In accordance with this human right the Constitution of Palau states that in respect of religious freedom; "The Govt shall take no action to deny or impair the freedom of conscience or of philosophical or religious belief of any person nor take any action to compel, prohibit or hinder the exercise of religion. The Government shall not recognized or establish a national religion, but may provide assistance to private or parochial schools on a fair and equitable basis for non-religious purposes" (Article IV, Section I of the Constitution).

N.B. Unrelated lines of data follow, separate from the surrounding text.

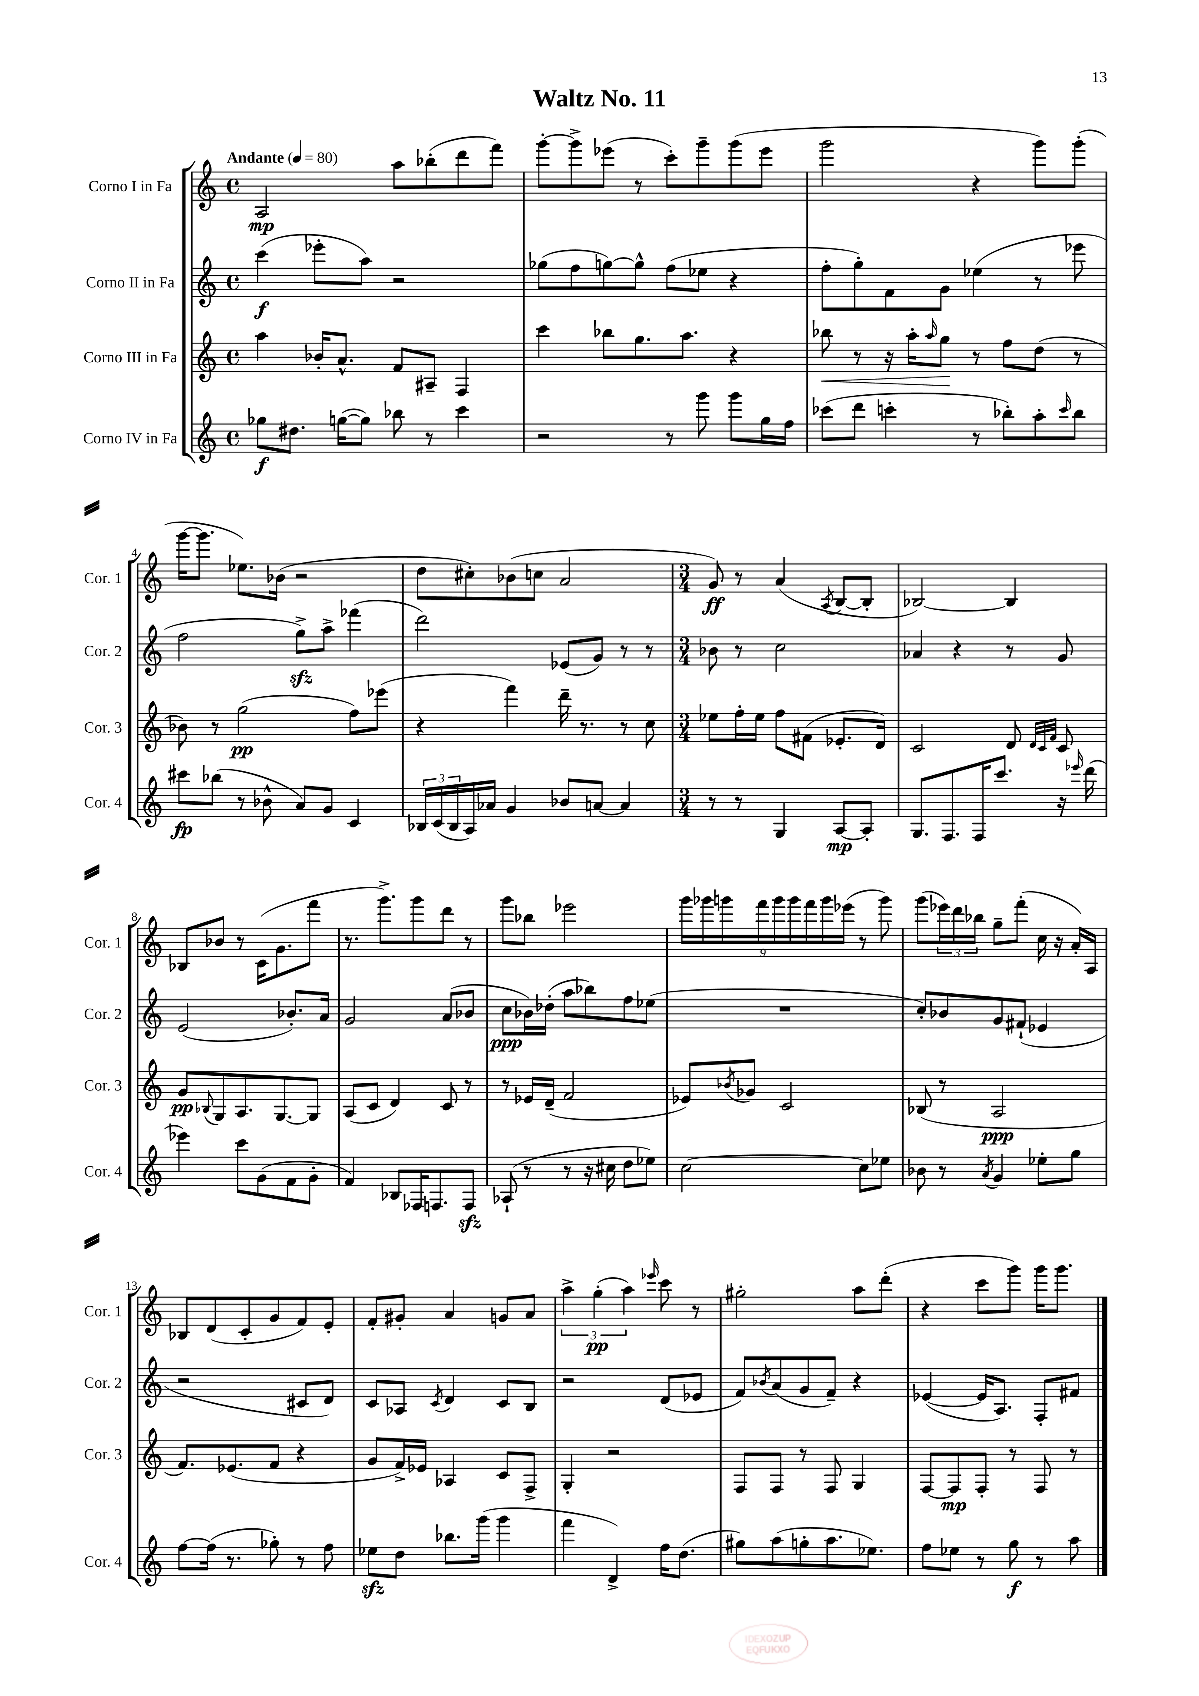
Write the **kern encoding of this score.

**kern	**kern	**kern	**kern
*staff4	*staff3	*staff2	*staff1
*clefG2	*clefG2	*clefG2	*clefG2
*k[]	*k[]	*k[]	*k[]
*M4/4	*M4/4	*M4/4	*M4/4
*met(c)	*met(c)	*met(c)	*met(c)
*MM80	*MM80	*MM80	*MM80
8gg-\L	4aa\	(4ccc\	2A/
8.dd#\J	.	.	.
.	16b-'/LK	8eee-'\L	.
([16gg\LK	8.a^^/J	.	.
8gg\]J)	.	8aa\J)	.
8bb-\	8f/L	2r	8aa\L
8r	8A#~/J	.	(8bb-'\
4ccc\	4F/	.	8ddd\
.	.	.	8fff\J)
=	=	=	=
2r	4ccc\	(8gg-\L	[8ggg'\L
.	.	8ff\	8ggg^\]
.	8bb-\L	[8gg\)	(8eee-\J
.	8.gg\	8gg^^\]J	8r
8r	.	(8ff\L	8ccc'\L)
.	8.aa\J	.	.
8ggg\	.	8ee-\J	8ggg~\
8ggg\L	4r	4r	(8ggg\
16gg\L	.	.	8eee-\J
16ff\JJ	.	.	.
=	=	=	=
(8ccc-\L	8bb-\	8ff'\L	2ggg\
8ddd\J	8r	8gg'\)	.
4ccc'\	16r	8f\	.
.	16aa'\LK	.	.
.	16qqaa/	.	.
.	8gg\J	8g\J	.
8r	8r	(4ee-\	4r
8bb-'\L)	8ff\L	.	.
8aa'\	(8dd\J	8r	8ggg\L)
16qqccc/	.	.	.
8bb-\J	8r	8eee-\	(8ggg'\J
=	=	=	=
8ccc#\L	8b-\)	2ff\	[16ggg\LK
.	.	.	8.ggg\]J
(8bb-\J	8r	.	.
8r	(2gg\	.	8.ee-\L)
8b-^^\	.	.	.
.	.	.	(16b-\Jk
8a/L)	.	8gg^\L)	2r
8g/J	.	8aa^\J	.
4c/	8ff\L)	(4fff-\	.
.	(8eee-\J	.	.
=	=	=	=
24B-/LL	4r	2ddd\)	8dd\L
(24c/	.	.	.
24B-/	.	.	.
16A/)	.	.	8cc#'\)
16a-/JJ	.	.	.
4g/	4fff\)	.	(8b-\
.	.	.	8cc\J
8b-/L	16ddd~\	(8e-/L	2a/
.	8.r	.	.
[8a/J	.	8g/J)	.
4a/]	8r	8r	.
.	8cc\	8r	.
=	=	=	=
*M3/4	*M3/4	*M3/4	*M3/4
8r	8ee-\L	8b-\	8g/)
8r	16ff'\L	8r	8r
.	16ee-\JJ	.	.
4G/	8ff\L	2cc\	(4a/
.	(8f#\J	.	.
.	.	.	8qA/
[8A/L	8.e-'/L	.	[8B/L
8A'/]J	.	.	8B'/]J
.	16d/Jk)	.	.
=	=	=	=
8.G/L	2c/	4a-/	[2B-/)
8.F/	.	.	.
.	.	4r	.
16F/K	.	.	.
8.ccc/J	.	.	.
.	8d/	8r	4B-/]
.	32qqd/LLL	.	.
.	32qqc/	.	.
.	32qqf/JJJ	.	.
16r	8c/	8g/	.
16qqeee-/	.	.	.
(16ddd\	.	.	.
=	=	=	=
4eee-\)	8g/L	(2e/	8B-/L
.	8qqB-/	.	.
.	8G/	.	8b-/J
8ccc\L	8.A/	.	8r
(8g\	.	.	(16c\LK
.	[8.G/	.	8.g\
8f\	.	8.b-'/L)	.
8g'\J	8G/]J	.	8fff\J
.	.	16a/Jk	.
=	=	=	=
4f/)	(8A/L	2g/	8.r
.	8c/J	.	.
.	.	.	8.ggg^\L)
8B-/L	4d/)	.	.
16F-/K	.	.	8ggg\
8.F/	.	.	.
.	8c/	(8a/L	8ddd\J
8F/J	8r	8b-/J	8r
=	=	=	=
(8A-`/	8r	8cc\L	8ggg\L
8r	16e-/LL	16b-\L)	8bb-\J
.	(16d~/JJ	(16dd-'\JJ	.
8r	2f/	8aa\L	2eee-\
16r	.	8bb-\)	.
16cc#\	.	.	.
8dd\L	.	8ff\	.
8ee-\J)	.	(8ee-\J	.
=	=	=	=
[2cc\	8e-/L)	2.r	18ggg\LL
.	.	.	18ggg-\
.	.	.	18ggg\
.	8qb-/	.	.
.	8g-/J	.	.
.	.	.	18fff\
.	.	.	18ggg\
.	2c/	.	.
.	.	.	18ggg\
.	.	.	18fff\
.	.	.	18ggg\
.	.	.	(18eee-\JJ
8cc\]L	.	.	8r
8ee-\J	.	.	8ggg\)
=	=	=	=
8b-\	(8B-/	8cc'/L)	(8ggg\L
8r	8r	8b-/	24eee-\L)
.	.	.	24ddd\
.	.	.	24bb-\JJ
8qa/	.	.	.
4g/	2A/	8g/	8gg~\L
.	.	(8f#`/J	(8fff'\J
8ee-'\L	.	4e-/	16cc\
.	.	.	16r
8gg\J	.	.	16a'/LL)
.	.	.	16A/JJ
=	=	=	=
[8ff\L	8.f/L)	2r	8B-/L
(16ff\]Jk	.	.	(8d/
8.r	(8.e-/	.	.
.	.	.	8c'/
8gg-'\)	8f/J	.	8g/
8r	4r	8c#/L	8f/)
8ff\	.	8d/J)	8e'/J
=	=	=	=
8ee-\L	8g/L	8c/L	8f'/L
8dd\J	16f^/L)	8A-/J	8g#'/J
.	16e-/JJ	.	.
.	.	8qc/	.
8.bb-\L	4A-/	4d/	4a/
(16ggg\Jk	.	.	.
4ggg\	8c/L	8c/L	8g/L
.	8F^/J	8B/J	8a/J
=	=	=	=
4fff\	4G'/	2r	6aa^\
.	.	.	(6gg'\
4d^/)	2r	.	.
.	.	.	6aa\)
.	.	.	16qqeee-/
16ff\LK	.	(8d/L	8ccc\
(8.dd\J	.	.	.
.	.	8e-/J	8r
=	=	=	=
8gg#\L)	8F/L	8f/L)	2gg#'\
.	.	8qb-/	.
(8aa\	8F/J	(8a/	.
8gg'\	8r	8g/	.
8.aa\	8F/	8f~/J)	.
.	4G/	4r	8aa\L
8.ee-\J)	.	.	.
.	.	.	(8ddd'\J
=	=	=	=
8ff\L	[8F/L	([4e-/	4r
8ee-\J	8F/]	.	.
8r	8F'/J	16e-/]LK	8ccc\L
.	.	8.A/J)	.
8gg\	8r	.	8ggg\J)
8r	8F/	8F'/L	16ggg\LK
.	.	.	8.ggg\J
8aa\	8r	8f#/J	.
==	==	==	==
*-	*-	*-	*-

It further states that; "The Government shall take no action to discriminate against any person on the basis of sex, race, place of origin, language, religion or belief, social status or clan affiliation except for the preferential treatment of citizens, for protection of minors, elderly, indigent, physically or mentally handicapped, and other similar groups, and in matters concerning intr[a]state succession and domestic relations" (Art IV). Palau generally respects a person's religious freedom with not only the Constitution in place to protect individual's rights, but other laws and policies.

While religious organizations have to apply to register with the Government, they are never denied. Further there are no reports of Religious discrimination based on belief or practice from any individual from the state and as mentioned above, while the government does not sponsor nor promote religious groups and activities (including public schools), representatives of any religious group may request financial support for religious schools. The Government also observes Christmas as a national holiday, due to the vast majority of the population being Christian.

It is estimated that the population of Palau is around 21,000 with the largest domination being Roman Catholic making up 65% of the population. Other religions include Evangelical Church with around 2000 followers, Seventh-day Adventists around 1000, Modekengei (unique to the country) 1800, Latter Day Saints are around 300, and the smallest group is Jehovah's Witnesses who are around 90.

The Government continues to ban work permits for citizens of Bangladesh, India and Sri Lanka. The Bangladesh ban was imposed in 1998 while the India and Sri Lanka ban occurred in 2001. These bans were largely motivated due to employers complaints that non-Christian religious practices were interfering in living arrangements of employee families and activities in the work place. Workers from these countries who were already in Palau were not deported and the small Islamic Community of 400 from Bangladesh continues to be allowed to conduct prayers at work during the day and in their own homes. There does not seem to be impediments to their practice of religion or to their continued employment.